## Try it:
Output the listing below verbatim, without images.
Top of Raw data
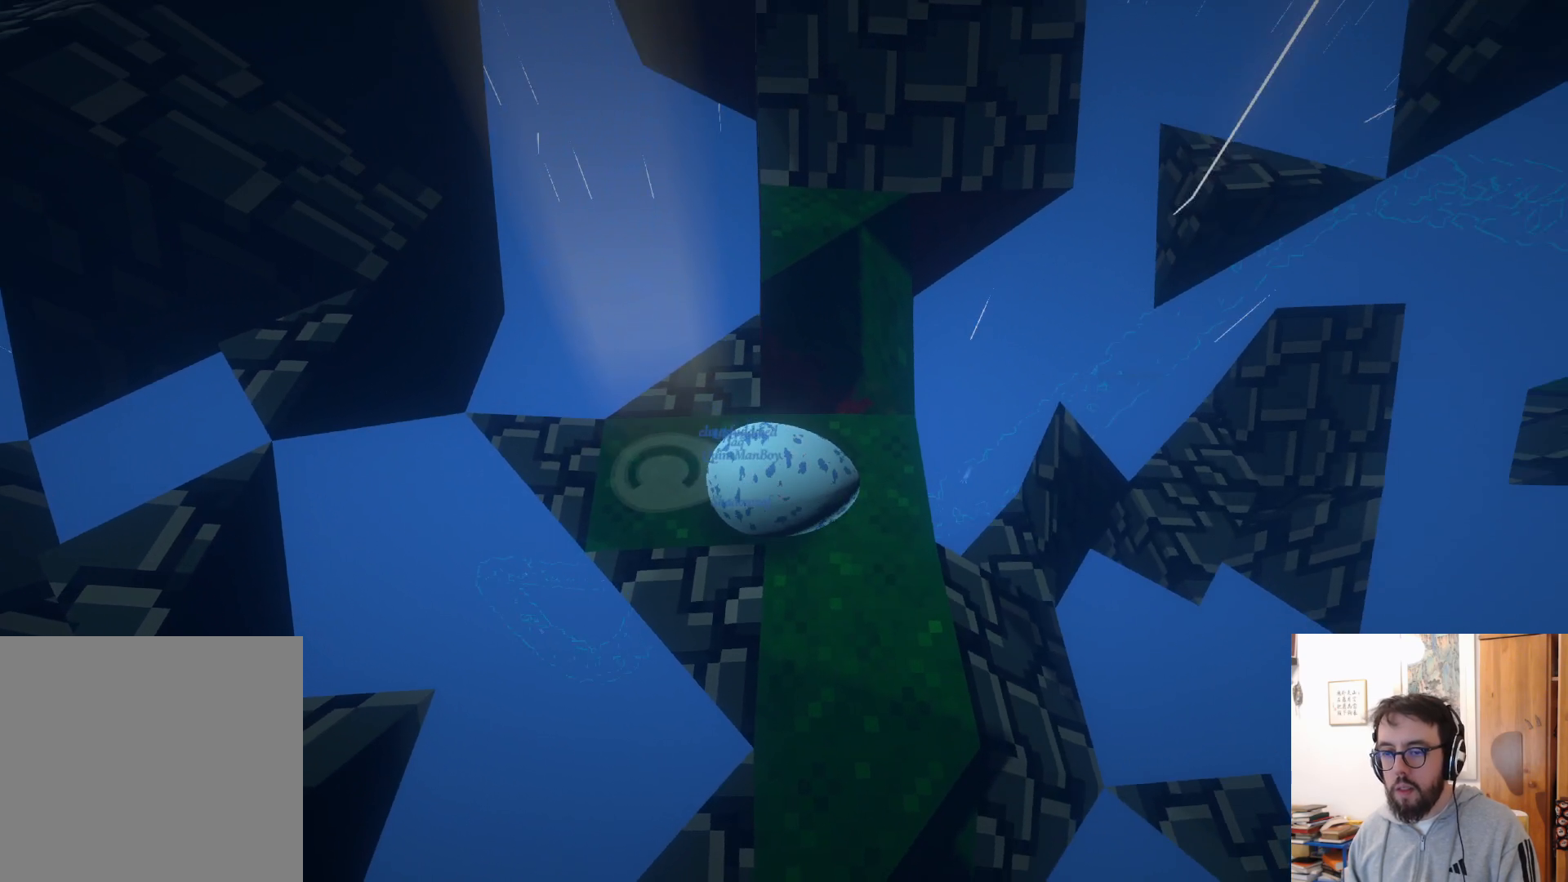
{"buttons": [], "left_stick": "center", "right_stick": "up-right", "events": [[67, "left_stick", "center"], [117, "right_stick", "center"], [367, "right_stick", "up-right"]]}
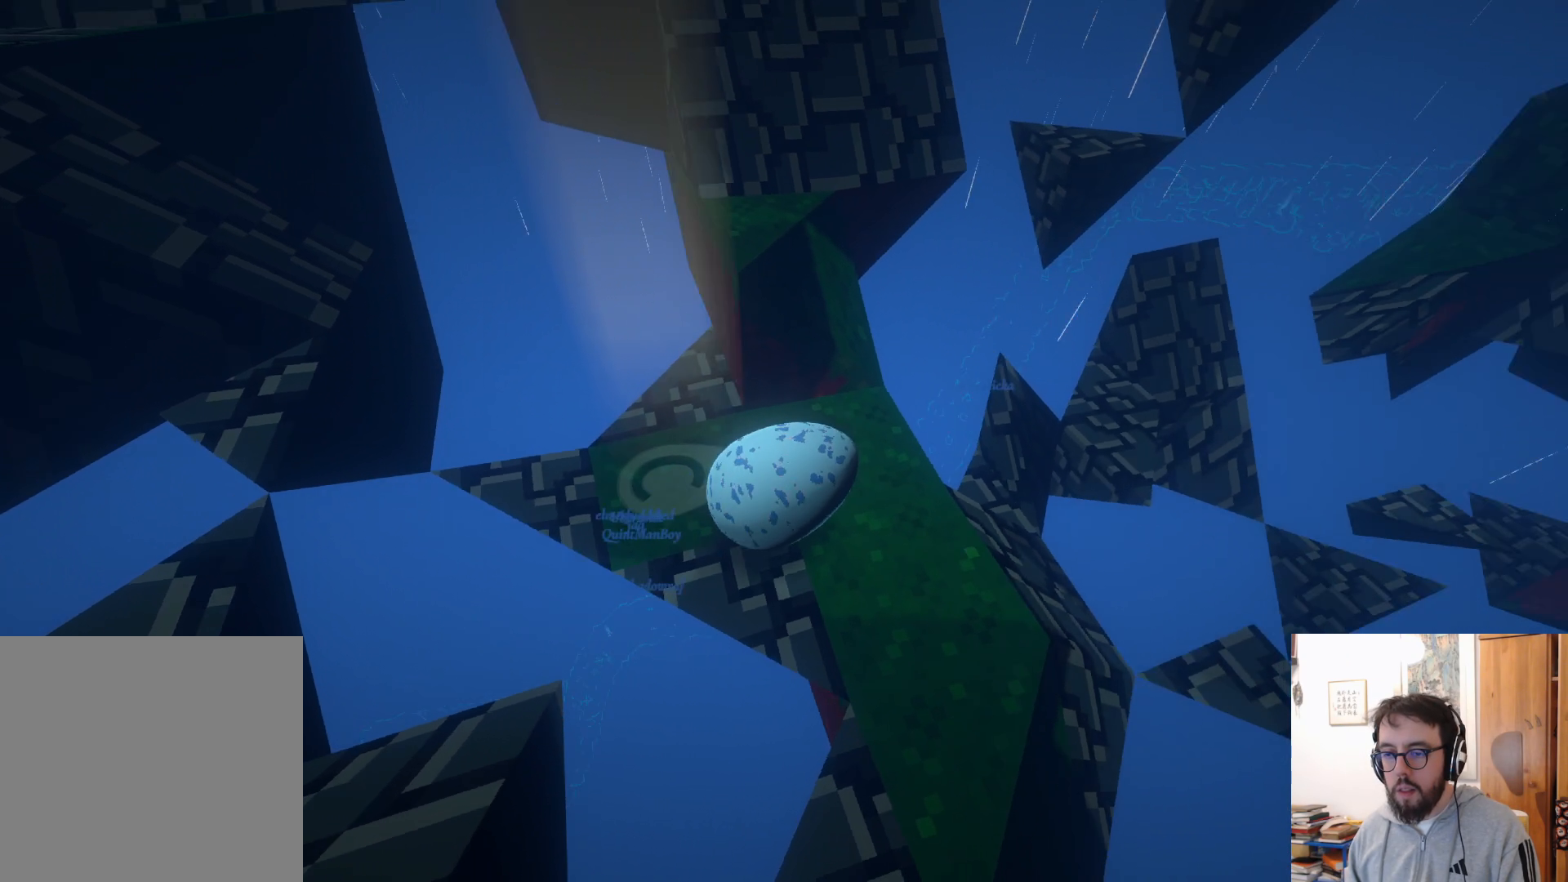
{"buttons": [], "left_stick": "center", "right_stick": "right", "events": [[433, "right_stick", "right"]]}
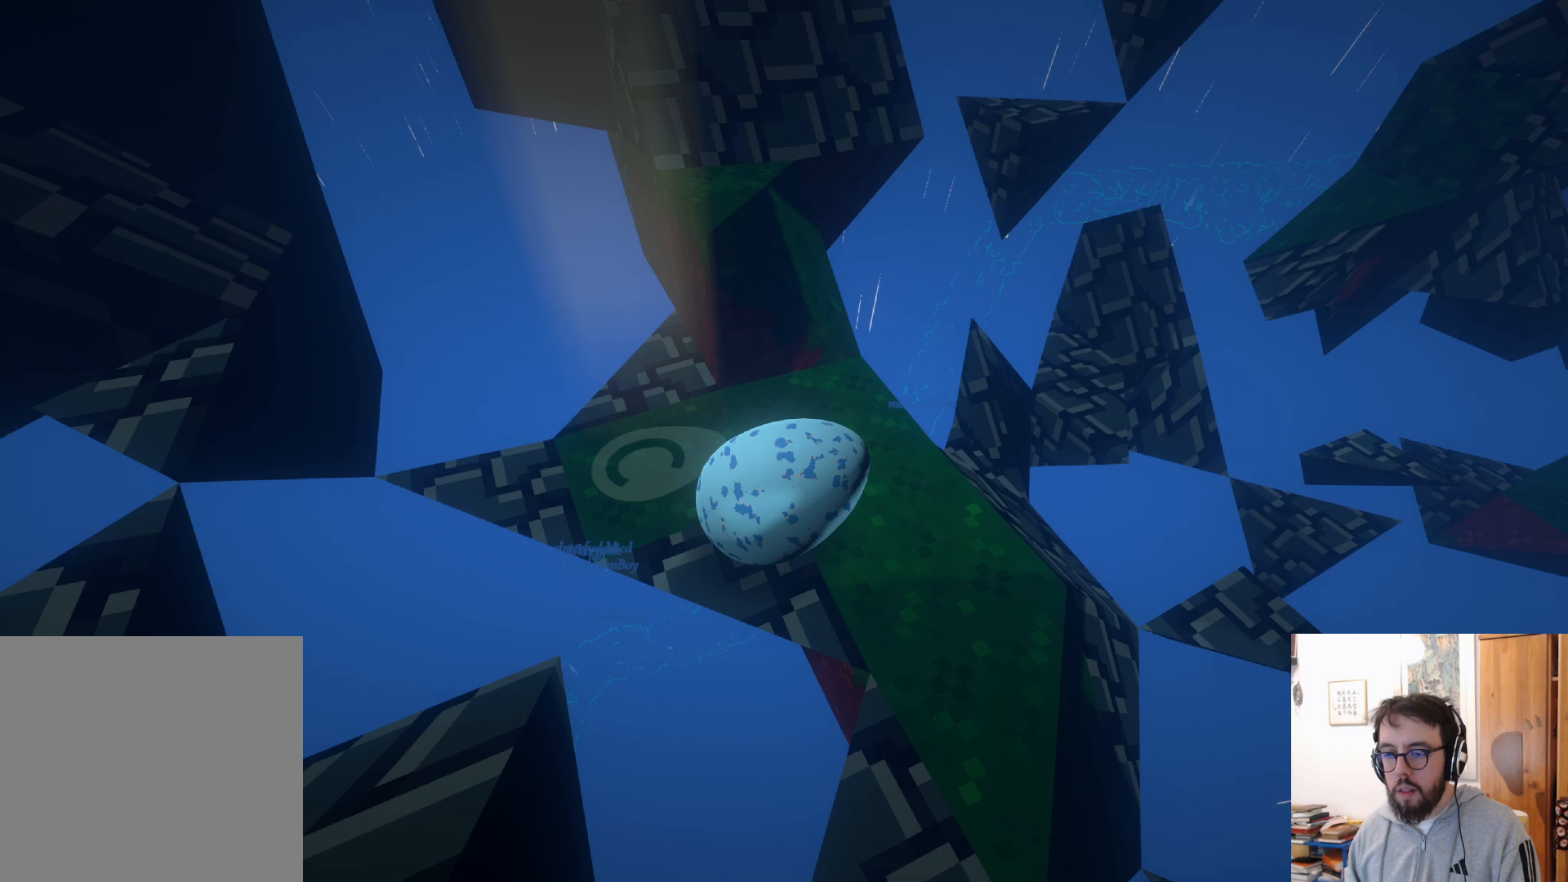
{"buttons": [], "left_stick": "center", "right_stick": "down-right", "events": [[300, "left_stick", "left"], [450, "left_stick", "center"], [450, "right_stick", "down-right"]]}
Bottom of Raw data
## Solved problem:
{"buttons": [], "left_stick": "center", "right_stick": "up-right", "events": [[67, "left_stick", "center"], [117, "right_stick", "center"], [367, "right_stick", "up-right"]]}
{"buttons": [], "left_stick": "center", "right_stick": "right", "events": [[433, "right_stick", "right"]]}
{"buttons": [], "left_stick": "center", "right_stick": "down-right", "events": [[300, "left_stick", "left"], [450, "left_stick", "center"], [450, "right_stick", "down-right"]]}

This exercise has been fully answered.